A few days ago, at the Museum of the Shroud of Turin, an exhibition began of four small objects: a Herodian lamp and three unguentaria (ointment bottles) dating from the first century AD, now part of the collections of the Museum of the Shroud of Turin and the Museum of Oriental Art. The exhibition began on 19 April and will continue for the duration of the Exhibition of the Holy Shroud, that is, until 24 June, before returning to its city of origin: Jerusalem. The objects are in fact archaeological finds from the excavations on the Mount of Olives, and represent only a small part of the collection of the Terra Sancta Museum.
The opening presentation was attended by the promoters of this initiative linked to the Holy Shroud; a wish of the Custody of the Holy Land and Association pro Terra Sancta, the exhibition project has become a reality thanks to the contribution of the Consulate of Italy and the Commune of Turin.
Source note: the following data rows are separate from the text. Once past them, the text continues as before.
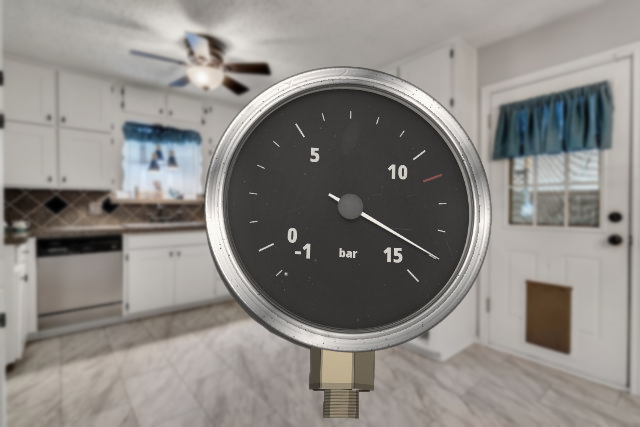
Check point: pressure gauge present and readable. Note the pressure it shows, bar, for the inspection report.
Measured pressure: 14 bar
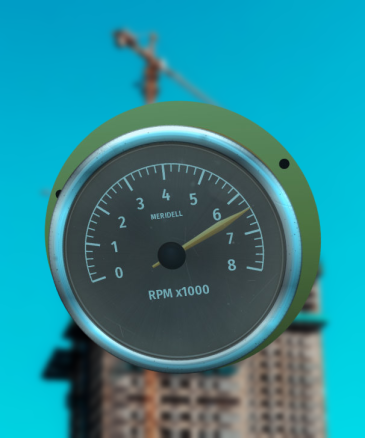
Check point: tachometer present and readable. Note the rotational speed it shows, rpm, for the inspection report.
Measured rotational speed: 6400 rpm
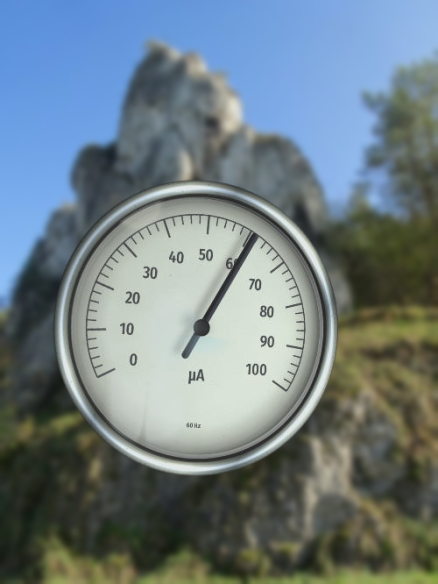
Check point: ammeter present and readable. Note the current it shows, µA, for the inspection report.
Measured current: 61 µA
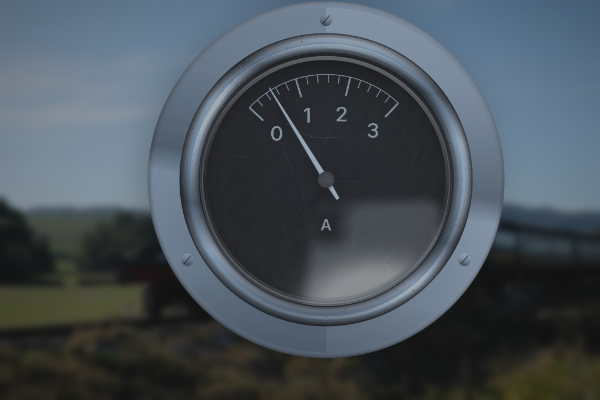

The Terra Sancta Museum is moving forward with major restoration works and fitting out of the future sites in the Old City of Jerusalem. The Museum will recount the history of this extraordinary city and “the roots of Christianity and of this land, because this country has a history in which the Christian presence is evident, like that of Judaism and Islam, but needs to be demonstrated and better known in an organic manner” (Father Pierbattista Pizzaballa, Custos of the Holy Land, interviewed by the Franciscan Media Center).
Maurizio Baradello, the director of the Exhibition Committee, noted (on the website of the Holy Shroud) that “This is a major initiative that brings Jerusalem and Turin together in a valuable collaboration, with the goal of bringing alive the richness and history of the Holy City″.